Metamath Proof Explorer


Definition df-nan

Description: Define incompatibility, or alternative denial ("not-and" or "nand"). See dfnan2 for an alternative. This is also called the Sheffer stroke, represented by a vertical bar, but we use a different symbol to avoid ambiguity with other uses of the vertical bar. In the second edition of Principia Mathematica (1927), Russell and Whitehead used the Sheffer stroke and suggested it as a replacement for the "or" and "not" operations of the first edition.

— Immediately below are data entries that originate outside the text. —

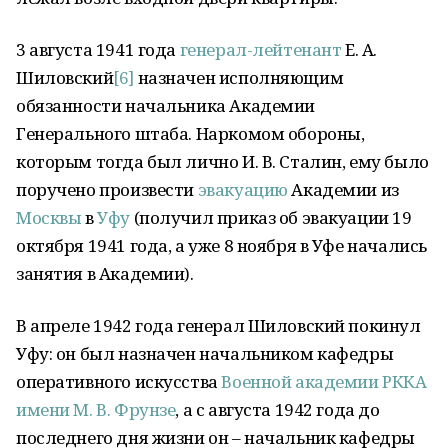
3 августа 1941 года
генерал-лейтенант
Е. А.
Шиловский
[6]
назначен исполняющим
обязанности начальника Академии
Генерального штаба. Наркомом обороны,
которым тогда был лично И. В. Сталин, ему было
поручено произвести
эвакуацию
Академии из
Москвы
в
Уфу
(получил приказ об эвакуации 19
октября 1941 года, а уже 8 ноября в Уфе начались
занятия в Академии).
В апреле 1942 года генерал Шиловский покинул
Уфу: он был назначен начальником кафедры
оперативного искусства
Военной академии РККА
имени М. В. Фрунзе
, а с августа 1942 года до
последнего дня жизни он – начальник кафедры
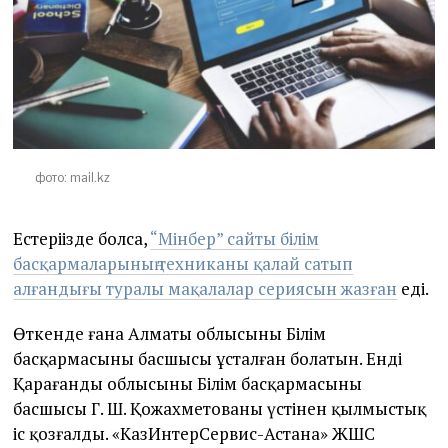
2
0
2
1
фото: mail.kz
Естеріңізде болса,
“Мінбер” сайты білім
басқармаларының техниканы қалай сатып
алғандығы туралы мақалалар сериясын жазған
еді.
Өткенде ғана Алматы облысының Білім
басқармасының басшысы ұсталған болатын. Енді
Қарағанды облысының Білім басқармасының
басшысы Г. Ш. Қожахметованың үстінен қылмыстық
іс қозғалды. «КазИнтерСервис-Астана» ЖШС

However, in practice, "or" and "not" are more widely used. After we define the constant true T. ( df-tru ) and the constant false F. ( df-fal ), we will be able to prove these truth table values: ( ( T. -/\ T. ) <-> F. ) ( trunantru ), ( ( T. -/\ F. ) <-> T. ) ( trunanfal ), ( ( F. -/\ T. ) <-> T. ) ( falnantru ), and ( ( F. -/\ F. ) <-> T. ) ( falnanfal ). Contrast with /\ ( df-an ), \/ ( df-or ), -> ( wi ), and \/_ ( df-xor ). (Contributed by Jeff Hoffman, 19-Nov-2007)

Ref Expression
Assertion df-nan
|- ( ( ph -/\ ps ) <-> -. ( ph /\ ps ) )

Detailed syntax breakdown

Step Hyp Ref Expression
0 wph
 |-  ph
1 wps
 |-  ps
2 0 1 wnan
 |-  ( ph -/\ ps )
3 0 1 wa
 |-  ( ph /\ ps )
4 3 wn
 |-  -. ( ph /\ ps )
5 2 4 wb
 |-  ( ( ph -/\ ps ) <-> -. ( ph /\ ps ) )